Input data:
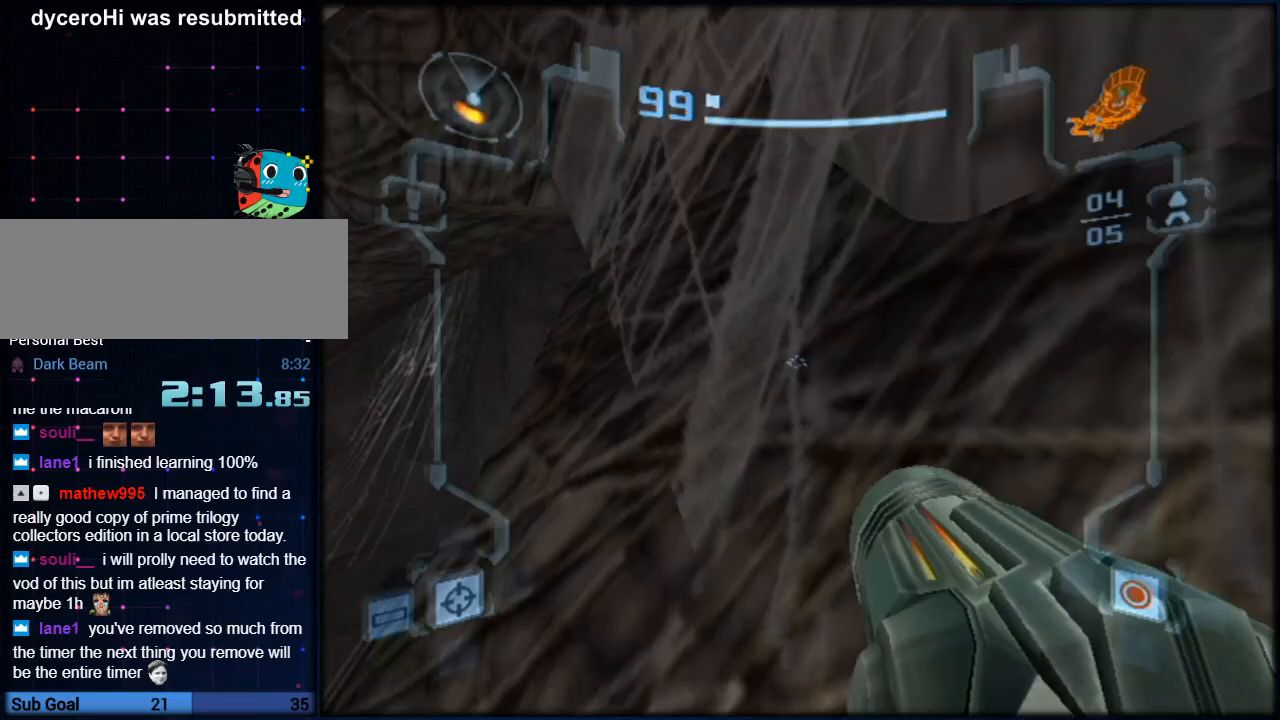
{"buttons": ["L1"], "left_stick": "down", "right_stick": "center", "button_events": [[283, "B", "up"]]}
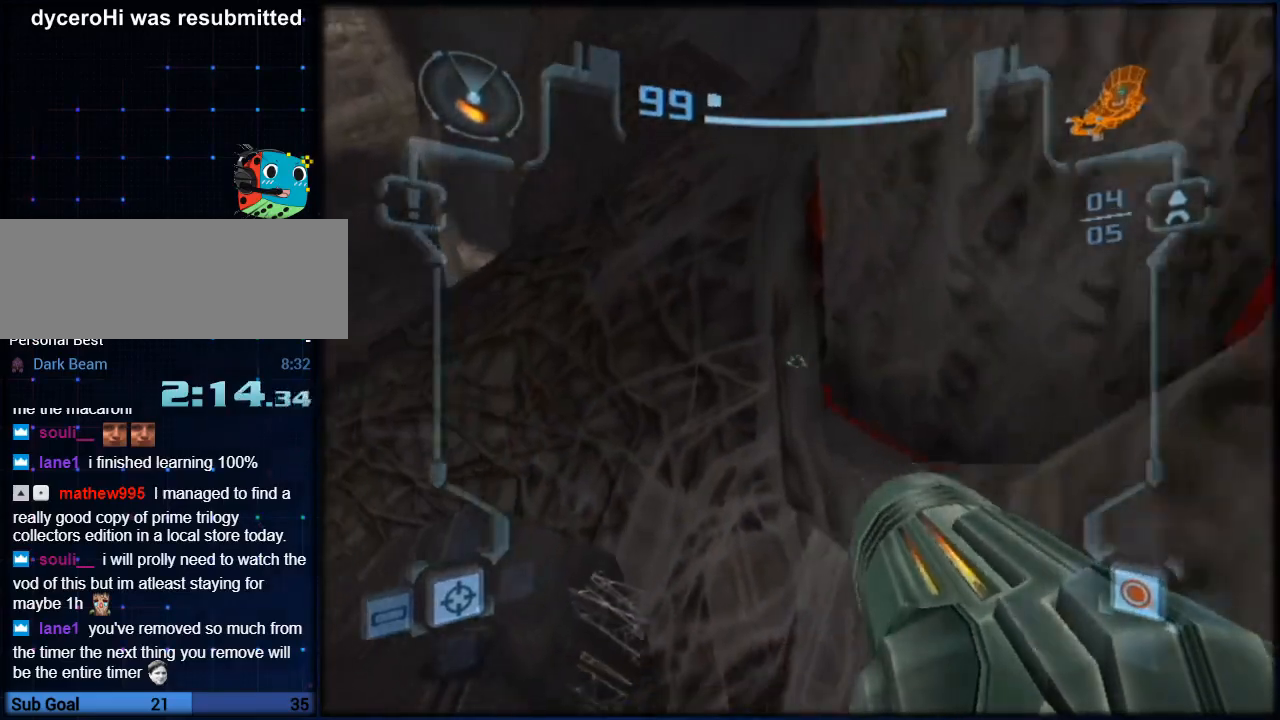
{"buttons": ["L1"], "left_stick": "down", "right_stick": "center", "button_events": []}
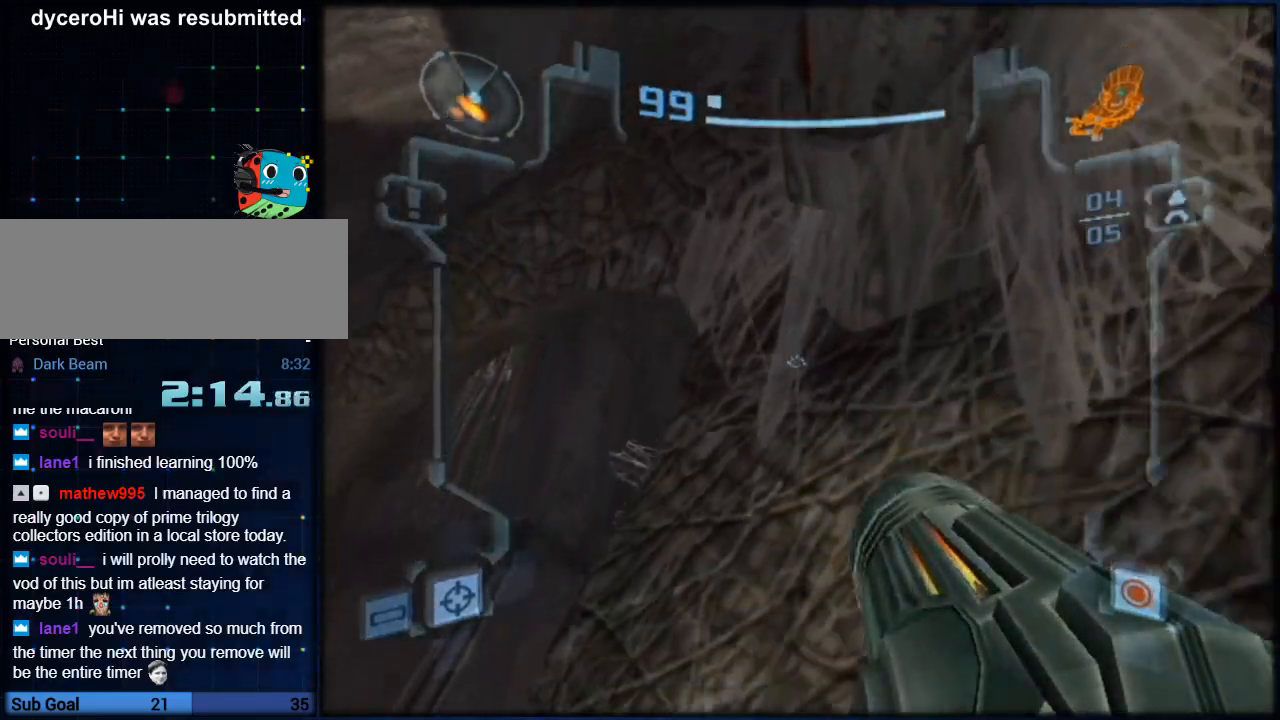
{"buttons": ["L1"], "left_stick": "up", "right_stick": "center", "button_events": []}
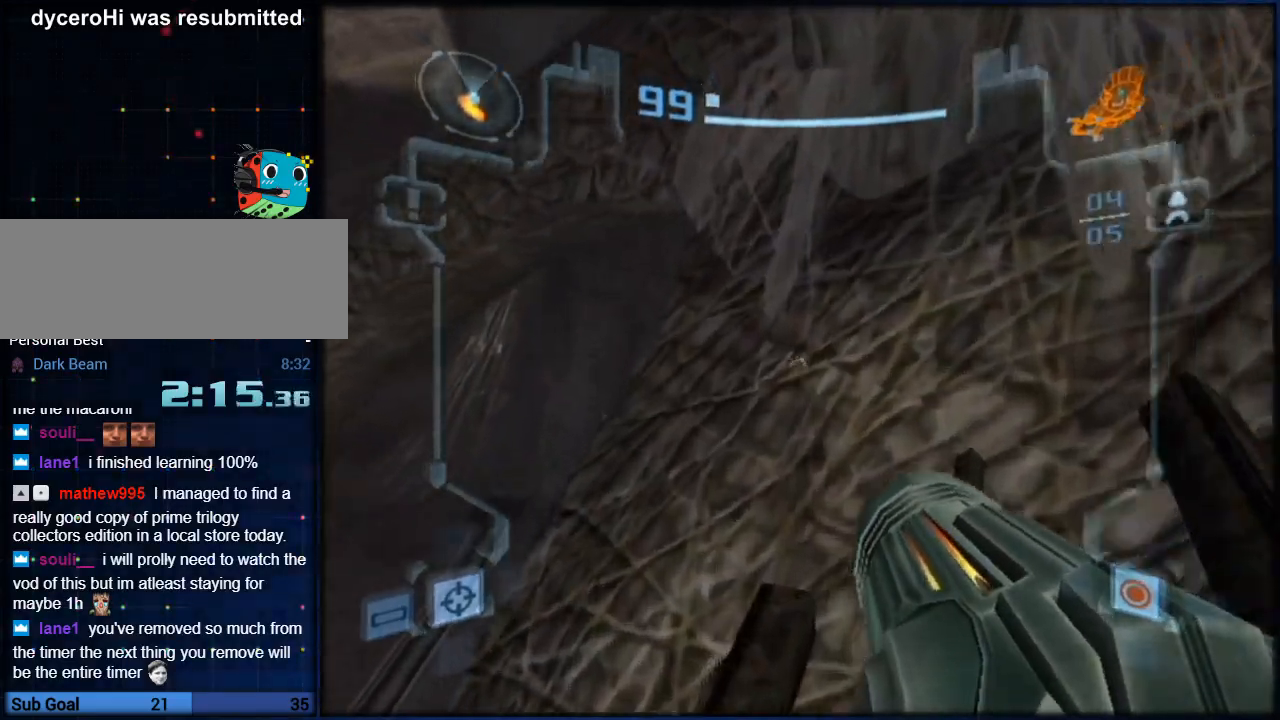
{"buttons": ["B", "L1"], "left_stick": "up-right", "right_stick": "center", "button_events": [[450, "B", "down"]]}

Work instructions: Pictures aside, return all of the material exactly as written.

Response:
{"buttons": ["L1"], "left_stick": "down", "right_stick": "center", "button_events": [[283, "B", "up"]]}
{"buttons": ["L1"], "left_stick": "down", "right_stick": "center", "button_events": []}
{"buttons": ["L1"], "left_stick": "up", "right_stick": "center", "button_events": []}
{"buttons": ["B", "L1"], "left_stick": "up-right", "right_stick": "center", "button_events": [[450, "B", "down"]]}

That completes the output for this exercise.